University Regent Mark Bernstein (D) represents another famous Michigan pedigree, appearing on my television at least three times during the Super Bowl in his family’s famous Sam Bernstein Law Firm commercials. University Regents Paul Brown (D), Michael Behm (D), Katherine White (D) and Jordan Acker (D) are also prominent Democratic lawyers with more accolades and accomplishments to count. But the political influence of the University’s Board of Regents isn’t limited to the Democratic party.

University Regent Ronald Weiser (R), the sole Republican on the board, served as ambassador to the Slovak Republic under George W. Bush and chairman of the Michigan Republican Party from 2009-2011 and 2017-2019. In this position, he oversaw the red wave that flipped Michigan’s legislature and helped them maintain their death grip on it in the 2018 elections. After working to raise $1 billion for President Donald Trump’s 2016 campaign as national finance chairman of the RNC, he is now serving in the same role for the re-election campaign of Stephen King’s arch-nemesis, Sen. Susan Collins, R-Maine. Even Regent Shauna Ryder Diggs (D), a Grosse Pointe dermatologist with her own line of skin-care products, holds great political power as one of Michigan’s 17 Democratic superdelegates.

Elected by millions of Michiganders to serve their eight-year terms, the Board of Regents is no ordinary school board. Besides the power they hold as individuals, regents manage the school’s roughly $12 billion endowment, investing in new programs, buildings and the stock market. The school’s Wall Street investments have proven controversial in the last few years. Last year, the University’s Central Student Government passed a resolution to investigate withdrawing money from businesses that work with Israel, citing their violations of international law against Palestinians. The regents denied it to maintain the strength of the investment portfolio. This isn’t the only time regents have prioritized the wishes and futures of donors over those of their students.
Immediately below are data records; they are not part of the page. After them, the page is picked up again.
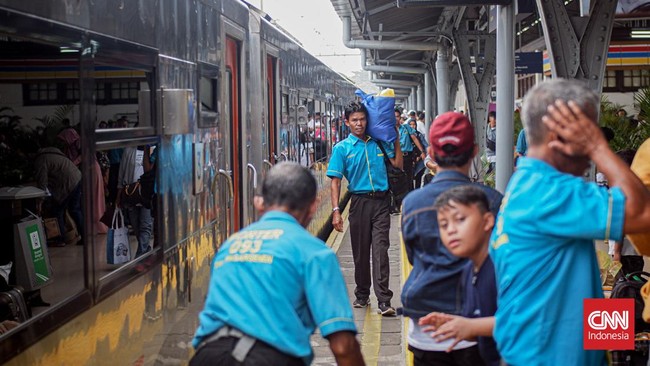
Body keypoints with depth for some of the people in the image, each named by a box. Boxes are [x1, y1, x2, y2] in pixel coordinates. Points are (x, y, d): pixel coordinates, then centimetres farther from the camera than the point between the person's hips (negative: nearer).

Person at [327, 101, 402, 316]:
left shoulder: (378, 143, 9)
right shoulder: (341, 148, 2)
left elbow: (397, 164, 14)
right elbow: (335, 181, -3)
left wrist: (396, 139, 7)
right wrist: (336, 211, -11)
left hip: (381, 201, 0)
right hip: (360, 201, 0)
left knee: (380, 250, -9)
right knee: (360, 252, 9)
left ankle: (384, 301, -13)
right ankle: (362, 295, 26)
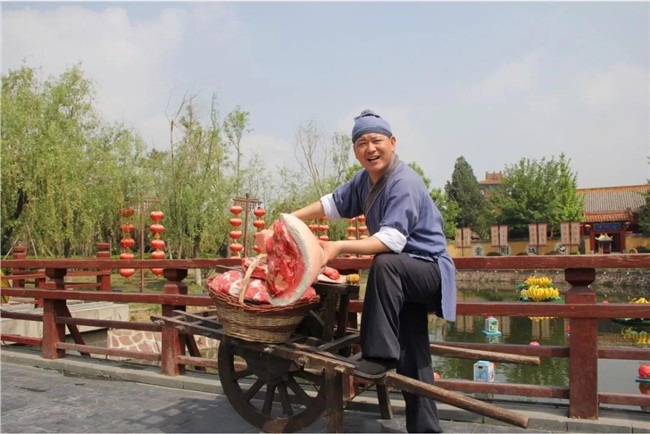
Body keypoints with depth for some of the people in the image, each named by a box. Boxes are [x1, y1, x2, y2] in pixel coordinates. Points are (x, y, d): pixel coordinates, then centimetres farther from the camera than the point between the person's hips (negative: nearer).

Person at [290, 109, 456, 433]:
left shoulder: (404, 182, -21)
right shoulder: (365, 179, 5)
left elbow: (392, 240, -32)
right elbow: (333, 203, 17)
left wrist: (340, 247, -38)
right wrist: (292, 218, 8)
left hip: (430, 268, -8)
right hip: (402, 278, 8)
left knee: (384, 263, -38)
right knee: (412, 360, 8)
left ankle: (380, 355, -30)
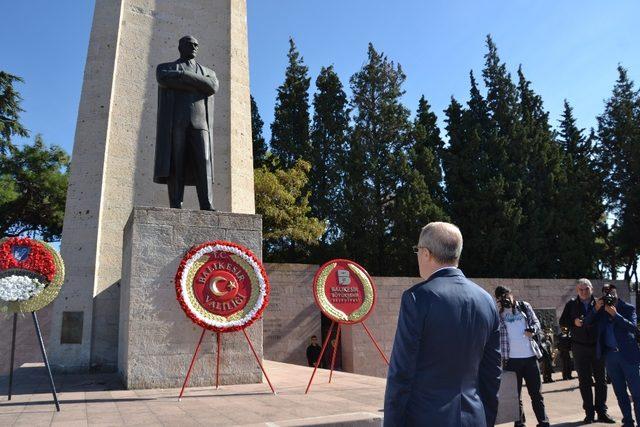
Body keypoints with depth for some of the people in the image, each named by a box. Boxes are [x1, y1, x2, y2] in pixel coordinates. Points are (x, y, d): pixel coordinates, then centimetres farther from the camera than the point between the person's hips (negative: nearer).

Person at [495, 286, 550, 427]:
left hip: (530, 356, 2)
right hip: (511, 358, -1)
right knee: (515, 394, 7)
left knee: (536, 392, 11)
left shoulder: (524, 306, 7)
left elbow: (536, 322, 10)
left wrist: (532, 329, -14)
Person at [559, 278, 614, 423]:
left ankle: (601, 411, 14)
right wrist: (574, 322, -12)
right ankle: (589, 413, 11)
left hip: (597, 346, 1)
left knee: (601, 380, 5)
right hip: (579, 347, 0)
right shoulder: (571, 304, 2)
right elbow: (562, 322, 5)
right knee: (584, 381, 4)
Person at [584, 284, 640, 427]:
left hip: (628, 353, -3)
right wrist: (596, 309, -13)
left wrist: (615, 314, -19)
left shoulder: (628, 308, 1)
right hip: (610, 354, 3)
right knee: (620, 392, 9)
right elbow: (587, 322, -1)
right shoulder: (600, 310, 8)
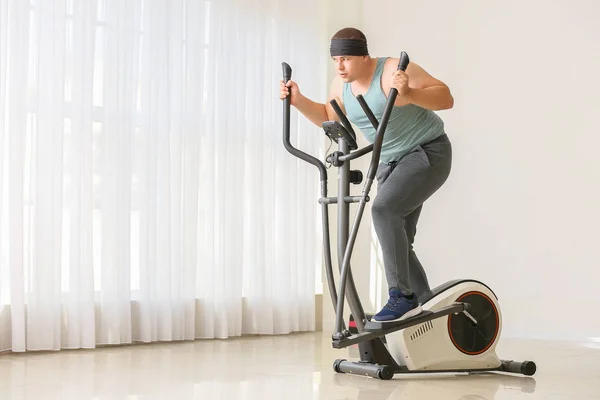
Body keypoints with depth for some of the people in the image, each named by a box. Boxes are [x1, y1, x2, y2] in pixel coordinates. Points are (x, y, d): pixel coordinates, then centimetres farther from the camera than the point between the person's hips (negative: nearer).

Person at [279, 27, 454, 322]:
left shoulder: (394, 71, -22)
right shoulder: (341, 85, 0)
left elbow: (446, 98, -25)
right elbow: (329, 119, 17)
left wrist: (409, 93, -42)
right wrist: (298, 101, 1)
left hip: (428, 153, -9)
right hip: (391, 163, 9)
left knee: (383, 209, -29)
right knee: (396, 241, 7)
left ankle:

Written in chalk on buildings and sidewalks around campus are various mantras calling for the regents to divest the more than $1 billion the University has invested in gas and oil companies, reminders of the Global Climate Strike this past September. The University and the Regents have ignored these demands and had climate protesters arrested at sit-ins, ensuring the University maintains its spot near the bottom of Big Ten schools when it comes to reducing emissions. Their staunch refusal has baffled teachers and students who expect better from what they thought was Michigan’s most elite and progressive institution.

Long seen as a role model for the state, the Regents’ refusal to act sends a message that inaction on this existential threat to humanity is fine by them. Coming from a group of people who have helped elect presidents and countless other government officials in both major political parties, this message is beyond worrisome with implications reaching far beyond Ann Arbor.

In an America where Citizens United all but ensures elections go to whoever has the biggest bank account, the positive influence of wealthy donors like Ilitch and Weiser is going to be essential in getting Michigan and the nation back on track to keep our climate liveable. If the Regents don’t vote for this essential progress in their official roles, then they are unlikely to push other people, many who rely on their financial support, to do the same.

While the Regents recently took a small step in the right direction by voting down a $50 million investment in gas and oil company Vendera Resources, they still have a long way to go before they prove themselves to be leading us in the right direction. With Earth’s climate quickly reaching a tipping point, the Regents are shirking their responsibilities to their students to strengthen the money-making machine the University has become. While South U and their iconic buffalo chicken pizza may be doomed, our world doesn’t have to be.